━━━ Text zur Analyse
Neun Jahre sind seit der Millenniums-Erklärung vergangen und uns bleiben noch gerade mal sechs Jahre um die Millenniumsentwicklungsziele zum Erfolg zu bringen. Dabei war bereits zur Halbzeit der Umsetzung der MDGs klar, dass keines der acht Ziele in der ärmsten Region der Welt, in Subsahara-Afrika, umgesetzt werden würde. Seither haben wir noch eine verheerende Nahrungsmittelkrise erlebt und stecken mitten in der größten Wirtschafts- und Finanzkrise seit achtzig Jahren, deren Auswirkungen auf die Entwicklungsländer noch nicht abzusehen sind.

Das Verfehlen des Zeitplans zur Umsetzung der MDGs macht die Entwicklungsziele an sich aber nicht hinfällig. Ich bin der Ansicht, dass wir den Spannungsbogen in der Entwicklungszusammenarbeit zur Umsetzung der Entwicklungsziele, wie die Halbierung der Armut, nur erhalten können, wenn wir durch eine ehrliche Auseinandersetzung über die zeitliche Zielsetzung glaubwürdig bleiben.

Derzeit mangelt es vielfach an der Erkenntnis, dass auch die MDGs eigentlich nichts weiter sind als Zielmarken auf dem Wege zu einer kausal begründeten EZ. Kausal begründete EZ erkennt die Ursachen mangelnder Entwicklung und versucht diese zu bekämpfen. Das ist leider derzeit nicht erkennbar. Deutsche ebenso wie europäische und internationale Entwicklungspolitik verharren auf dem Armutsbekämpfungsparadigma anstatt die koordinierte und kohärente Entwicklung der Volkswirtschaften der Entwicklungsländer zu fördern. Denn Entwicklung war, ist und bleibt vor allem wirtschaftliche Entwicklung. Weil allein wirtschaftliche Entwicklung auf lange Sicht in der Lage ist, die Mittel zu generieren, die notwendig sind, um sozial Schwachen und Benachteiligten ein menschenwürdiges Leben zu ermöglichen.
━━━━━━
━━━ Ausgangsdaten
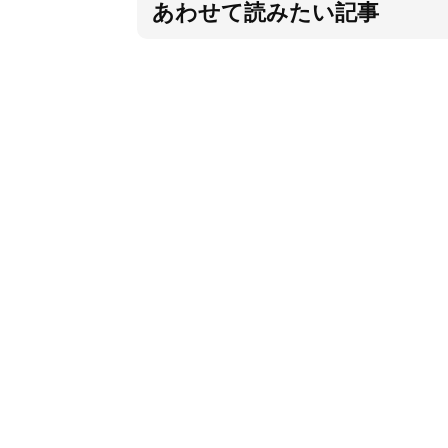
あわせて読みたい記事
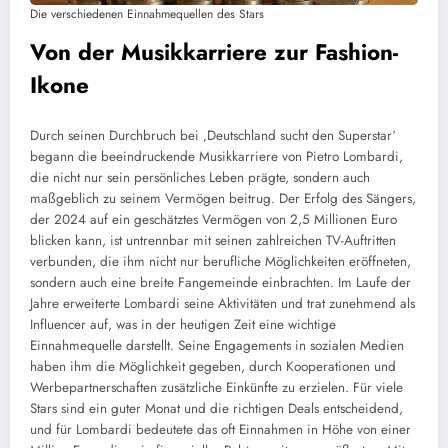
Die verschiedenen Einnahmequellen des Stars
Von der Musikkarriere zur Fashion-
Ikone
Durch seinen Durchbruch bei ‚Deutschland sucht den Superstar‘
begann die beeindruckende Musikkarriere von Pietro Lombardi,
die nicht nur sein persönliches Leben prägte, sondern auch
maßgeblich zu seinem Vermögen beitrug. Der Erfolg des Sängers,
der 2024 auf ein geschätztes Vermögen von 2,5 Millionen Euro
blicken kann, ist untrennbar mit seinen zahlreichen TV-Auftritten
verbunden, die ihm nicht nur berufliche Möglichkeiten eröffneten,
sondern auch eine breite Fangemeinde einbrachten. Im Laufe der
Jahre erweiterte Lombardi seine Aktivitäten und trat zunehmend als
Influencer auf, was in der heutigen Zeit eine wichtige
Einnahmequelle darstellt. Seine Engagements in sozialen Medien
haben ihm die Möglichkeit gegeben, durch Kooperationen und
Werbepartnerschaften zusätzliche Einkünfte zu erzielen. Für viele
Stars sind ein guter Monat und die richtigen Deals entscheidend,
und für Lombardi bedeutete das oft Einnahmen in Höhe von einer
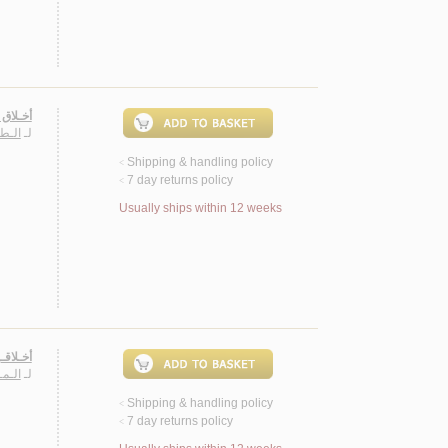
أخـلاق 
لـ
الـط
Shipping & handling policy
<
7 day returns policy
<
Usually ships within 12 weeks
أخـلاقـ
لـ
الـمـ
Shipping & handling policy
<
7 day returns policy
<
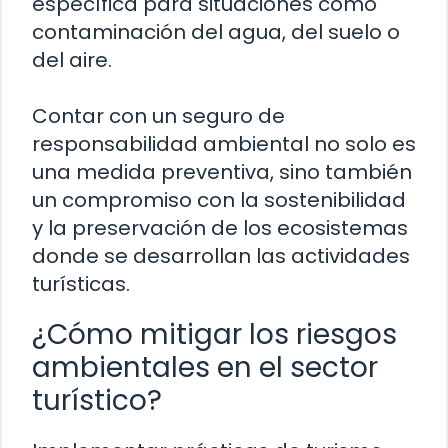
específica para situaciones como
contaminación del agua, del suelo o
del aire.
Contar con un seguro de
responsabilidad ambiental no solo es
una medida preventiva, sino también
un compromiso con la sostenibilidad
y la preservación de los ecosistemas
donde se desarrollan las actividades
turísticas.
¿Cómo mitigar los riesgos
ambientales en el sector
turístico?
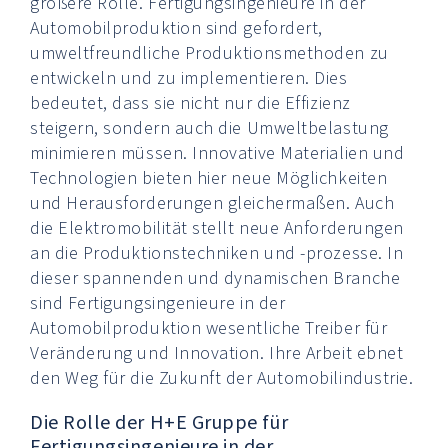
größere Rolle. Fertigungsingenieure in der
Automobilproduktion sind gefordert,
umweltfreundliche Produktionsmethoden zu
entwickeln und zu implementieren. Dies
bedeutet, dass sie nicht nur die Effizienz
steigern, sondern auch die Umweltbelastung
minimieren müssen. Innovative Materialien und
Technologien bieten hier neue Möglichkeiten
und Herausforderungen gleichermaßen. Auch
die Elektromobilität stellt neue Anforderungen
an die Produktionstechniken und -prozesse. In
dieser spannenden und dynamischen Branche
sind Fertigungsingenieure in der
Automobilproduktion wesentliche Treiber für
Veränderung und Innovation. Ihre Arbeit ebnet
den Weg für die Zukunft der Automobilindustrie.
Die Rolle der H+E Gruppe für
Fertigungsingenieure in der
━━━━━━
**Zu bearbeitende Aufgaben:**
**a)** Geben Sie aus dem Text über die Millenniumsentwicklungsziele alles von „Neun Jahre sind“ bis hinunter zu „nicht abzusehen sind.“ wörtlich wieder.
**b)** Zitieren Sie aus den Einträgen alles von der Zeile mit „específica para situaciones como“ bis hinunter zum Ende der Einträge, beide Enden eingeschlossen. Lassen Sie die Bilder in der Antwort weg.
Der Text und die Einträge hängen inhaltlich nicht zusammen.

**Ergebnisse je Aufgabe:**
**a)**
Neun Jahre sind seit der Millenniums-Erklärung vergangen und uns bleiben noch gerade mal sechs Jahre um die Millenniumsentwicklungsziele zum Erfolg zu bringen. Dabei war bereits zur Halbzeit der Umsetzung der MDGs klar, dass keines der acht Ziele in der ärmsten Region der Welt, in Subsahara-Afrika, umgesetzt werden würde. Seither haben wir noch eine verheerende Nahrungsmittelkrise erlebt und stecken mitten in der größten Wirtschafts- und Finanzkrise seit achtzig Jahren, deren Auswirkungen auf die Entwicklungsländer noch nicht abzusehen sind.

**b)**
específica para situaciones como
contaminación del agua, del suelo o
del aire.
Contar con un seguro de
responsabilidad ambiental no solo es
una medida preventiva, sino también
un compromiso con la sostenibilidad
y la preservación de los ecosistemas
donde se desarrollan las actividades
turísticas.
¿Cómo mitigar los riesgos
ambientales en el sector
turístico?
größere Rolle. Fertigungsingenieure in der
Automobilproduktion sind gefordert,
umweltfreundliche Produktionsmethoden zu
entwickeln und zu implementieren. Dies
bedeutet, dass sie nicht nur die Effizienz
steigern, sondern auch die Umweltbelastung
minimieren müssen. Innovative Materialien und
Technologien bieten hier neue Möglichkeiten
und Herausforderungen gleichermaßen. Auch
die Elektromobilität stellt neue Anforderungen
an die Produktionstechniken und -prozesse. In
dieser spannenden und dynamischen Branche
sind Fertigungsingenieure in der
Automobilproduktion wesentliche Treiber für
Veränderung und Innovation. Ihre Arbeit ebnet
den Weg für die Zukunft der Automobilindustrie.
Die Rolle der H+E Gruppe für
Fertigungsingenieure in der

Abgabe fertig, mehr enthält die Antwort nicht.